Mia immagine dell’immigrato=verme tagliato. Il rapporto col dialetto è per me pieno di sensi di colpa. Coscienza del “tradimento”? Sono lontano da Zanzotto: per me una rottura irrimediabile, voluta e non solo subìta, c’è stata. [Uno sbocco possibile avrebbe potuto essere quello di esasperarla, lasciarsi alle spalle anche l’italiano nazionale, internazionalizzandosiForse poteva essere la via che avrei imboccato se, dopo la crisi con Ann, come avevo deciso, me ne fossi andato a Parigi].

Né il mio rapporto con i mass media è mai stato quello  di un Zanzotto o un Fortini, che  definirei di un umanesimo superiore, meditato, consolidato e in me assente.

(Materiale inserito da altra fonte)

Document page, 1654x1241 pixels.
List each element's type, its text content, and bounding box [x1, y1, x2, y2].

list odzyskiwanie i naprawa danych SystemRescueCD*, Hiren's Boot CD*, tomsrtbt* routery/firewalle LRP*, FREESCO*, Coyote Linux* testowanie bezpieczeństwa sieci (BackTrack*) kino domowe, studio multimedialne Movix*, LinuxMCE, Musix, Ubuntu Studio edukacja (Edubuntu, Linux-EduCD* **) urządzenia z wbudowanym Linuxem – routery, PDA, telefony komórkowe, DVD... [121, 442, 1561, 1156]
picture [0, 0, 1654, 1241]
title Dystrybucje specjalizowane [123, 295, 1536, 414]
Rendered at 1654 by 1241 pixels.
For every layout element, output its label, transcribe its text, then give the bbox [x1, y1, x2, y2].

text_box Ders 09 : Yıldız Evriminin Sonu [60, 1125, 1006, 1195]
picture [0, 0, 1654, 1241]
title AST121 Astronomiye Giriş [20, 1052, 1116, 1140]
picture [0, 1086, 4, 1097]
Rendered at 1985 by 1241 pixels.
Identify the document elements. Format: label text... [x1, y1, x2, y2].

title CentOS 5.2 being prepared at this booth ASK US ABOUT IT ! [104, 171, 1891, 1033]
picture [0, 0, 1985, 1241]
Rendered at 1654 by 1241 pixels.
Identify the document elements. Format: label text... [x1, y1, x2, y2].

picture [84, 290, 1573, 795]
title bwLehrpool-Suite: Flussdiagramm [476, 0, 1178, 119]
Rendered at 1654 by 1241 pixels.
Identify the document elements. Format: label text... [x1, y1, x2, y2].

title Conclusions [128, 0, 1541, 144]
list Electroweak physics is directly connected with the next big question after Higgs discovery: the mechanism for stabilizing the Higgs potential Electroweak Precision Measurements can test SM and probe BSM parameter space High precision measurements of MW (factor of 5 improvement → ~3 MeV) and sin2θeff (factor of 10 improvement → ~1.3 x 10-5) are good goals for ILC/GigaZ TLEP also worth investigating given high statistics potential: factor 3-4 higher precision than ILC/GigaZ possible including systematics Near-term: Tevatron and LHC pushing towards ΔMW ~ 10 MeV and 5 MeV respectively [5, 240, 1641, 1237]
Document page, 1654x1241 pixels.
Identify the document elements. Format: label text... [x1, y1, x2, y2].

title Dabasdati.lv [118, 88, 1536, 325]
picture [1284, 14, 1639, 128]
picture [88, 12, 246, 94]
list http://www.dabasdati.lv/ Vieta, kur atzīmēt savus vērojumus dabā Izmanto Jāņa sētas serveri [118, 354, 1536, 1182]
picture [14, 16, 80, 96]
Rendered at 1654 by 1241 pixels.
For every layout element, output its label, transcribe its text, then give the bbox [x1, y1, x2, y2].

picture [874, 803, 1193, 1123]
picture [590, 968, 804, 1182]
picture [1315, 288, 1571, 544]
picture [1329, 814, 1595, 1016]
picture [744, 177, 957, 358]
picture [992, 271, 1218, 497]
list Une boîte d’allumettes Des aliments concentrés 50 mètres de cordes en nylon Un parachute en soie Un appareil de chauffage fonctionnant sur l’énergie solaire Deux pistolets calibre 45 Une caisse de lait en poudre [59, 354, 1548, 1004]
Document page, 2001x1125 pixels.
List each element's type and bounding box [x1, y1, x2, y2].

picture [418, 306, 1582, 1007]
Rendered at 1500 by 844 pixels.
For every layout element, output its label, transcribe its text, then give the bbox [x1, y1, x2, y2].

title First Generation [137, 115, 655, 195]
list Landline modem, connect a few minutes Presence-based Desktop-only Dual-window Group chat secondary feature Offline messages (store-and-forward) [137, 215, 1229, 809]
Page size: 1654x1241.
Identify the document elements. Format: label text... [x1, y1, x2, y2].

[Che faccio? Ai miei figli spengo la TV, impedisco di leggere i fumetti d’oggi? 
Diabolik e la TV sono quello che furono per me Sussi e Biribissi o Sciuscià o Il Vittorioso e le sollecitazioni culturali che mi vennero dal chiuso ambiente dall’Azione Cattolica di Salerno. Veleno, certo. Ma nella nostra condizione eravamo/siamo senza un'eredità culturale  forte e senza alternative. Potrebbero dirmi: «Se tu, papi, non ti sottrai ai borborigmi del Quotidiano dei lavoratori  - (e nella tua infanzia ci fu pure il catechismo!) -, perché ci spegni la TV?».
Il mio rapporto con la cultura classica è stato minimo e davvero spezzato (
In morte del liceo classico!). E lo stesso con la religione (Le gioie dell’educazione cattolica!).
Da qui la constatazione realistica di aggirarmi inerme - (a volte col rischio di sperdermi)-  nell'odierno labirinto consumistico-culturale. In morte del liceo classico e Le gioie dell’educazione cattolica sono titoli che colgono la crisi (in me) dell’umanesimo idealista e cattolico, in cui mi formai a Salerno.
[Ma il processo di sfaldamento è proseguito anche
nell’area culturale in cui mi sono spostato pensando di progredire o modernizzarmi. Anche nella tradizione marxista non ci sono entrato saldamente e l'ho vista logorarsi appena ci ho messo piede.  Forse dovrei scrivere anche un In morte del Partito o Le gioie dell’educazione di sinistra!].

4.
Le poesie non servono a cambiare il mondo? Si possono, perciò, anche non pubblicare o pubblicarle senza fretta, anche dopo decenni dalla loro stesura.

5.
La “clandestinità” delle mie scritture è stata la forma per proteggerle e continuare a scrivere o a poetare. Prima per resistere in ambienti del tutto ostili o indifferenti a questa attività. E ora in una situazione inflazionata da scrittori e  poeti "d’arrembaggio” che mi respingono e io respingo. Così, ho attraversato fasi produttive e fasi di autocensura o rinuncia a scrivere poesie. Non mi rimprovero di non aver cercato di avvicinare direttamente gli scrittori "veri" viventi. Semmai,  di non aver lavorato ancora più sodo in questa “clandestinità” riconoscendola da subito come definitiva per me e per molti altri.

6.
[Forse prima idea di “Immigratorio”?]

Immigrazione come: viaggio “folle” (Ulisse, Dante); recisione (il passato che torna come fantasma sfigurato); regressione al visivo, colto deambulando per le vie di Milano; regressione a sentimenti bassi; misticismo sporco, autoeducazione o masochismo dinamico[?] (hoc est enim); morte (Il funerale della giovinezza che mi hanno fatto [o mi sono fatto?] e sopravvivenza fantasmatica (disincanto); regressione nel rapporto con le cose altrui (Dà retta ai ragionamenti dei cancelli spalancati); (Un’offesa ripensata); alienazione (Latteria); costrizione a “fare esperienza”[che non è esperienza]. [Quali immagini del passato interferiscono con il vissuto dell’immigrato?]